Democratic transition

The freedom fighters' dissatisfaction with the current situation in their respective countries became apparent very quickly. Although Puerto Rico and the Philippines remained colonies for decades, this time not Spain, but the United States, a corresponding pressure within Cuba to create their own country created the early clearance of this country by the USA.

At the same time, they left open the possibility of further intervention in the form of “securing independence”. These were in a draft constitution , enmienda de Plat , called committed. This was approved on June 12, 1901 by the Constituent Assembly of Cuba.

On May 20, 1902, the Republic of Cuba was born with the inauguration of its first President Tomás Estrada Palma . However, it was not until the presidency of José Miguel Gómez (Liberal Party) from 1909 that the so-called intervention government ("Gobierno de Intervención") of the USA ended. During this time, among other things, the lease agreement for the Guantanamo base was concluded on July 2, 1903 , which continues to this day.

However, independence did little to change the situation of the poorest part of the Cuban population. It became clear again that the independence movement mainly represented the interests of the dominant rural oligarchy . As a result, there was an uprising among the black population in 1912, which prompted the USA to intervene again.

The crisis in Spain in 1898

The loss of its colonies, especially Cuba, triggered a deep identity crisis in Spain that also drew wide social, political and cultural circles. It got its cultural expression in the so-called generation of '98 or in " regenerationism ".

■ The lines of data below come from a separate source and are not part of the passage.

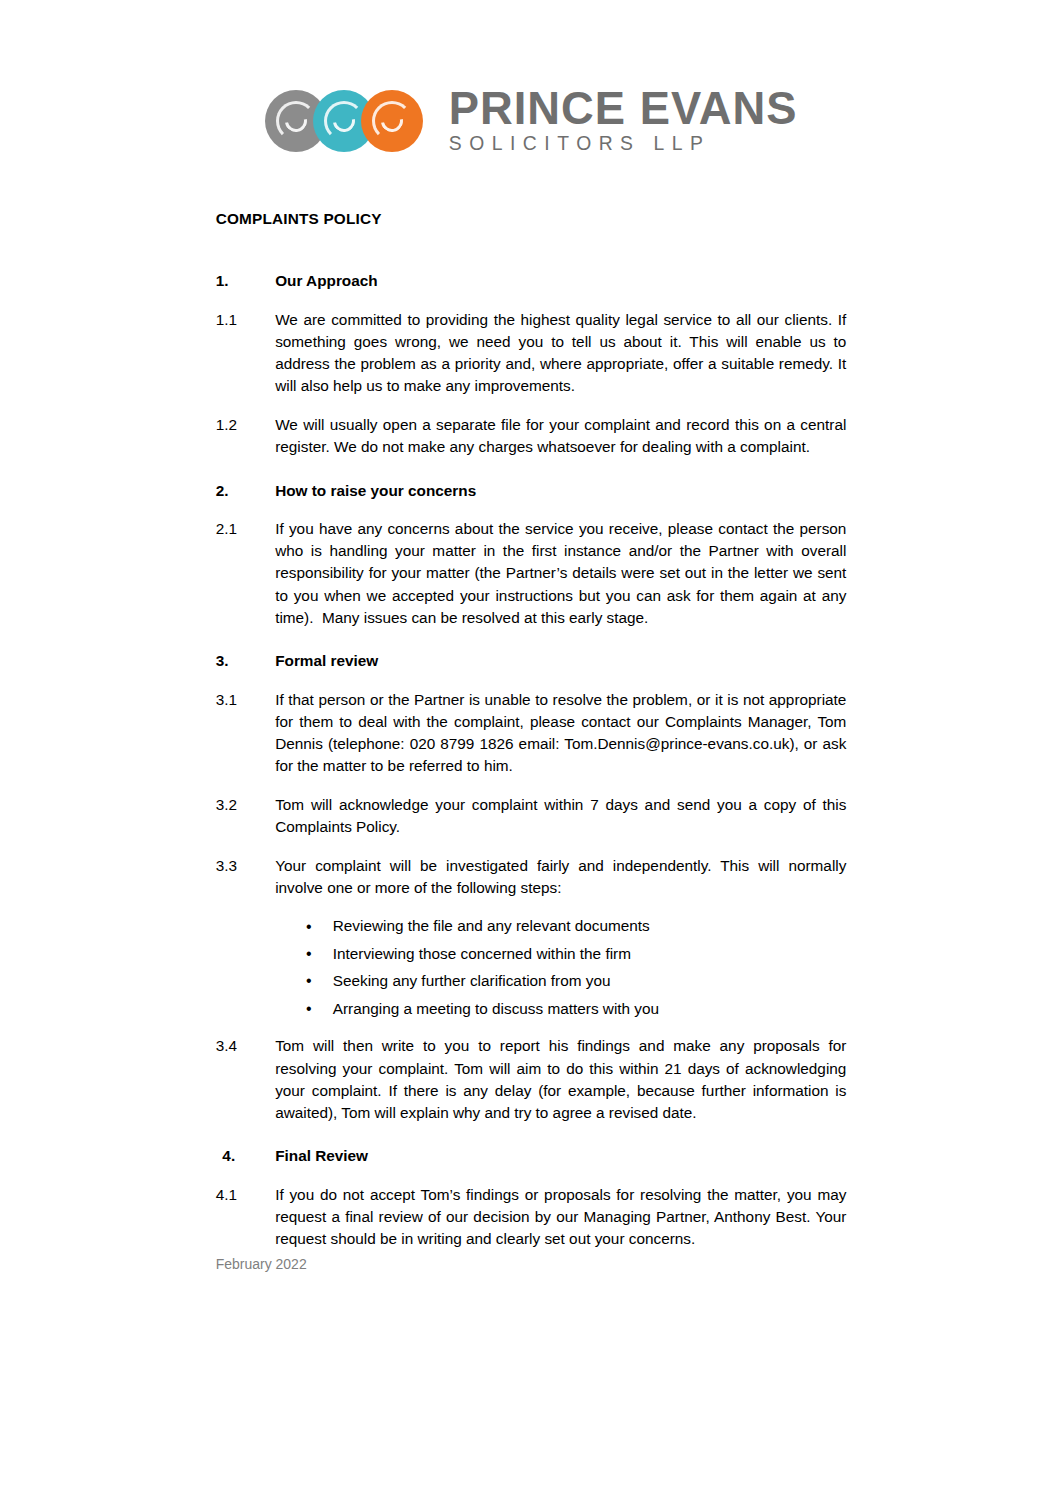PRINCE EVANS
SOLICITORS LLP
COMPLAINTS POLICY
1. Our Approach
1.1 We are committed to providing the highest quality legal service to all our clients. If something goes wrong, we need you to tell us about it. This will enable us to address the problem as a priority and, where appropriate, offer a suitable remedy. It will also help us to make any improvements.
1.2 We will usually open a separate file for your complaint and record this on a central register. We do not make any charges whatsoever for dealing with a complaint.
2. How to raise your concerns
2.1 If you have any concerns about the service you receive, please contact the person who is handling your matter in the first instance and/or the Partner with overall responsibility for your matter (the Partner’s details were set out in the letter we sent to you when we accepted your instructions but you can ask for them again at any time). Many issues can be resolved at this early stage.
3. Formal review
3.1 If that person or the Partner is unable to resolve the problem, or it is not appropriate for them to deal with the complaint, please contact our Complaints Manager, Tom Dennis (telephone: 020 8799 1826 email: Tom.Dennis@prince-evans.co.uk), or ask for the matter to be referred to him.
3.2 Tom will acknowledge your complaint within 7 days and send you a copy of this Complaints Policy.
3.3 Your complaint will be investigated fairly and independently. This will normally involve one or more of the following steps:
Reviewing the file and any relevant documents
Interviewing those concerned within the firm
Seeking any further clarification from you
Arranging a meeting to discuss matters with you
3.4 Tom will then write to you to report his findings and make any proposals for resolving your complaint. Tom will aim to do this within 21 days of acknowledging your complaint. If there is any delay (for example, because further information is awaited), Tom will explain why and try to agree a revised date.
4. Final Review
4.1 If you do not accept Tom’s findings or proposals for resolving the matter, you may request a final review of our decision by our Managing Partner, Anthony Best. Your request should be in writing and clearly set out your concerns.
February 2022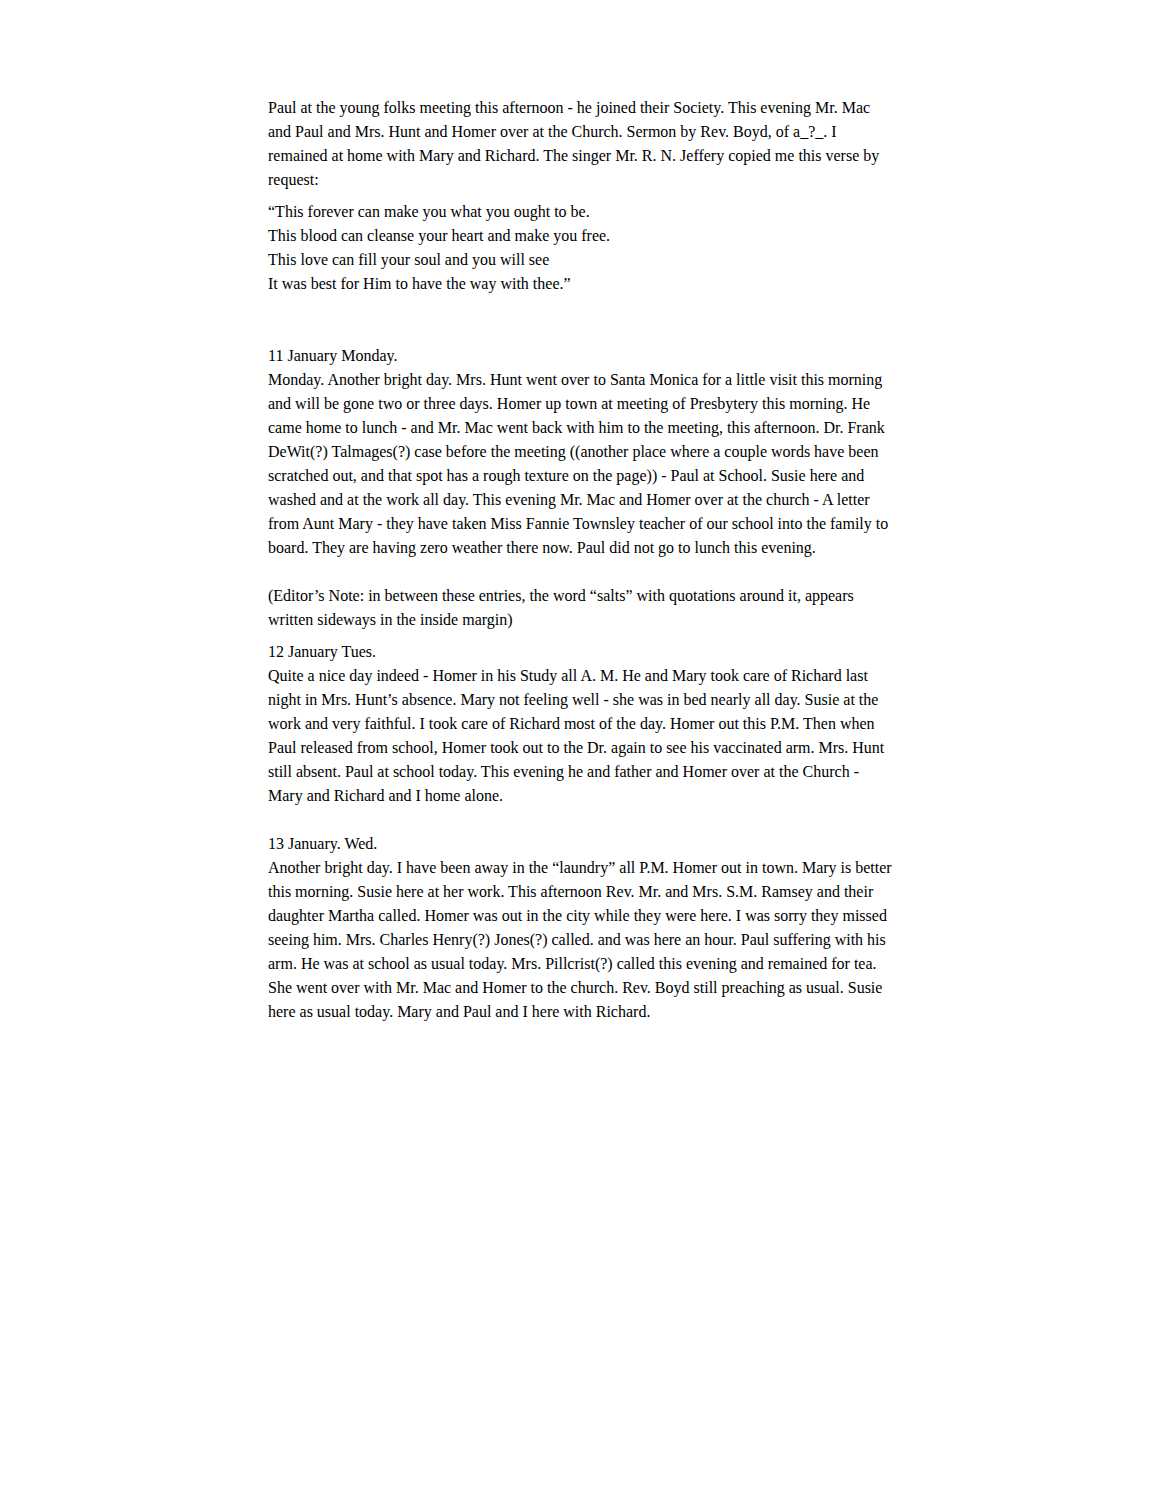Paul at the young folks meeting this afternoon - he joined their Society. This evening Mr. Mac and Paul and Mrs. Hunt and Homer over at the Church. Sermon by Rev. Boyd, of a_?_. I remained at home with Mary and Richard. The singer Mr. R. N. Jeffery copied me this verse by request:
“This forever can make you what you ought to be.
This blood can cleanse your heart and make you free.
This love can fill your soul and you will see
It was best for Him to have the way with thee.”
11 January Monday.
Monday. Another bright day. Mrs. Hunt went over to Santa Monica for a little visit this morning and will be gone two or three days. Homer up town at meeting of Presbytery this morning. He came home to lunch - and Mr. Mac went back with him to the meeting, this afternoon. Dr. Frank DeWit(?) Talmages(?) case before the meeting ((another place where a couple words have been scratched out, and that spot has a rough texture on the page)) - Paul at School. Susie here and washed and at the work all day. This evening Mr. Mac and Homer over at the church - A letter from Aunt Mary - they have taken Miss Fannie Townsley teacher of our school into the family to board. They are having zero weather there now. Paul did not go to lunch this evening.
(Editor’s Note: in between these entries, the word “salts” with quotations around it, appears written sideways in the inside margin)
12 January Tues.
Quite a nice day indeed - Homer in his Study all A. M. He and Mary took care of Richard last night in Mrs. Hunt’s absence. Mary not feeling well - she was in bed nearly all day. Susie at the work and very faithful. I took care of Richard most of the day. Homer out this P.M. Then when Paul released from school, Homer took out to the Dr. again to see his vaccinated arm. Mrs. Hunt still absent. Paul at school today. This evening he and father and Homer over at the Church - Mary and Richard and I home alone.
13 January. Wed.
Another bright day. I have been away in the “laundry” all P.M. Homer out in town. Mary is better this morning. Susie here at her work. This afternoon Rev. Mr. and Mrs. S.M. Ramsey and their daughter Martha called. Homer was out in the city while they were here. I was sorry they missed seeing him. Mrs. Charles Henry(?) Jones(?) called. and was here an hour. Paul suffering with his arm. He was at school as usual today. Mrs. Pillcrist(?) called this evening and remained for tea. She went over with Mr. Mac and Homer to the church. Rev. Boyd still preaching as usual. Susie here as usual today. Mary and Paul and I here with Richard.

Contemporary artists were influenced by the crisis and its historical context and dealt with topics such as the “loss of historical personality” (“Pérdida de personalidad histórica”) of Spain, among others.

literature

  • Andreas Stucki: uprising and forced relocation. The Cuban Wars of Independence 1868–1898 (= studies on the history of violence in the 20th century ). Hamburger Edition, Hamburg 2012, ISBN 978-3-86854-252-3 .
  • Michael Zeuske : A Brief History of Cuba. 4th, revised and updated edition. CH Beck, Munich, 2016, ISBN 978-3-406-69699-2 .
  • Michael Zeuske, Max Zeuske: Cuba 1492–1902. Colonial history, wars of independence and first occupation by the USA . Leipziger Universitäts-Verlag, Leipzig 1998, ISBN 3-931922-83-9 .

Web links

References and comments

  1. Stucki (2012), p. 86f.
  2. Stucki (2012), p. 186.
  3. a b Stucki (2012), p. 185. - The numbers are to be viewed as lower limit values, but the actual number of victims should not be significantly higher.
  4. Quoted from Stucki (2012), p. 7.
  5. United States, Department of State (Ed.): Papers relating to the foreign relations of the United States transmitted to Congress with the annual message of the President. Born in 1901 (= United States Congressional serial set , Volume 3743). US Government Printing Office, Washington DC 1901, pp. 824-830.
  6. Stucki (2012), pp. 8 and 268f.
  7. See Stucki (2012), pp. 201–206 and 369f.